The Income Tax (I-T) Department has urged taxpayers to accurately disclose their foreign assets and income in their tax returns to ensure compliance with Indian tax laws. This comes as part of efforts to curb tax evasion and enhance transparency under the Black Money (Undisclosed Foreign Income and Assets) and Imposition of Tax Act, 2015.

    Source:- bbc news

    Foreign assets, including bank accounts, immovable properties, and financial interests in any foreign entity, must be declared in the relevant schedules of the income tax return (ITR) forms.
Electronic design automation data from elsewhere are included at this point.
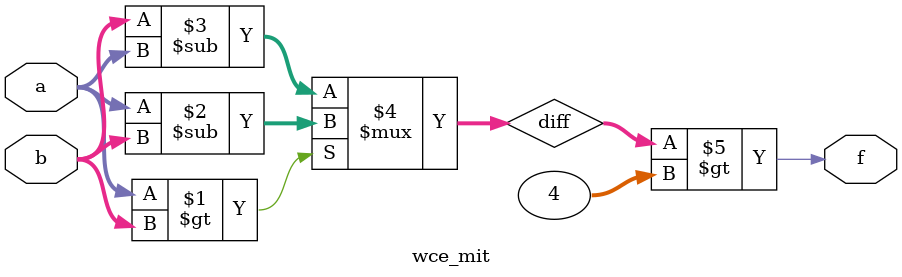
<source format=v>
module wce_mit(a, b, f);
parameter _bit = 8;
parameter wce = 4;
input [_bit - 1: 0] a;
input [_bit - 1: 0] b;
output f;
wire [_bit - 1: 0] diff;
assign diff = (a > b)? (a - b): (b - a);
assign f = (diff > wce);
endmodule

</source>
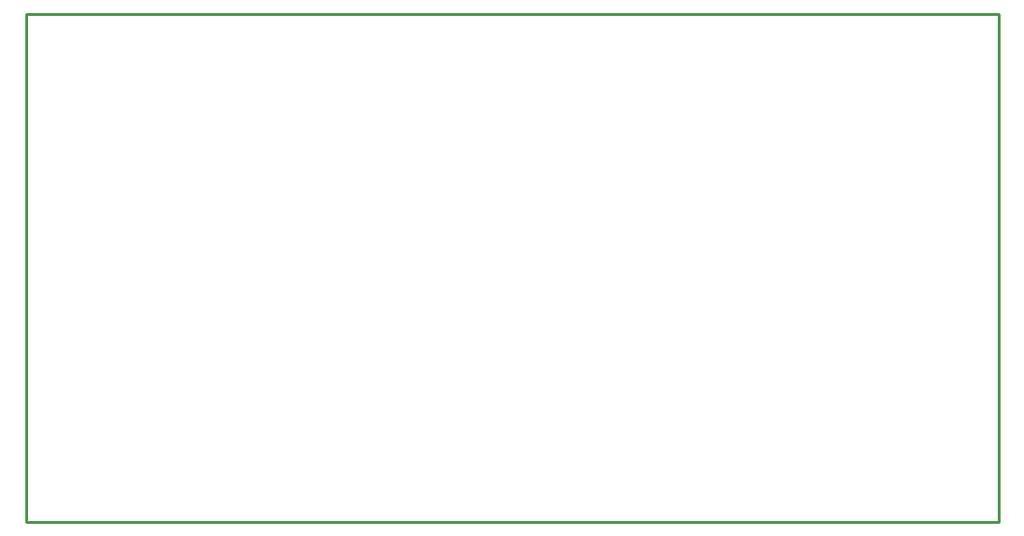
<source format=gbr>
G04 EAGLE Gerber RS-274X export*
G75*
%MOMM*%
%FSLAX34Y34*%
%LPD*%
%IN*%
%IPPOS*%
%AMOC8*
5,1,8,0,0,1.08239X$1,22.5*%
G01*
G04 Define Apertures*
%ADD10C,0.254000*%
D10*
X0Y0D02*
X880000Y0D01*
X880000Y460000D01*
X0Y460000D01*
X0Y0D01*
M02*

</source>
Non-disclosure or misreporting can attract severe penalties, including prosecution, under the Black Money Act.

    Source:- India Today

    The I-T Department has implemented data exchange agreements with multiple countries under global frameworks like the Common Reporting Standard (CRS). These agreements enable the automatic exchange of financial information, making it difficult for taxpayers to hide overseas assets or income.

    Tax experts advise that individuals with foreign assets, particularly non-resident Indians (NRIs) and global investors, should consult tax professionals to ensure compliance. Accurate disclosure not only avoids penalties but also strengthens financial credibility.

    Taxpayers should note that even dormant accounts or minimal investments abroad must be declared. The department’s initiative aligns with its broader strategy of leveraging technology and international cooperation to detect discrepancies and promote voluntary compliance.

    The I-T Department’s nudge comes as a reminder ahead of the tax filing deadline, urging individuals to review their financial statements and report any foreign assets or income accurately. Non-compliance could lead to hefty fines and legal actions, underscoring the importance of timely and precise disclosures.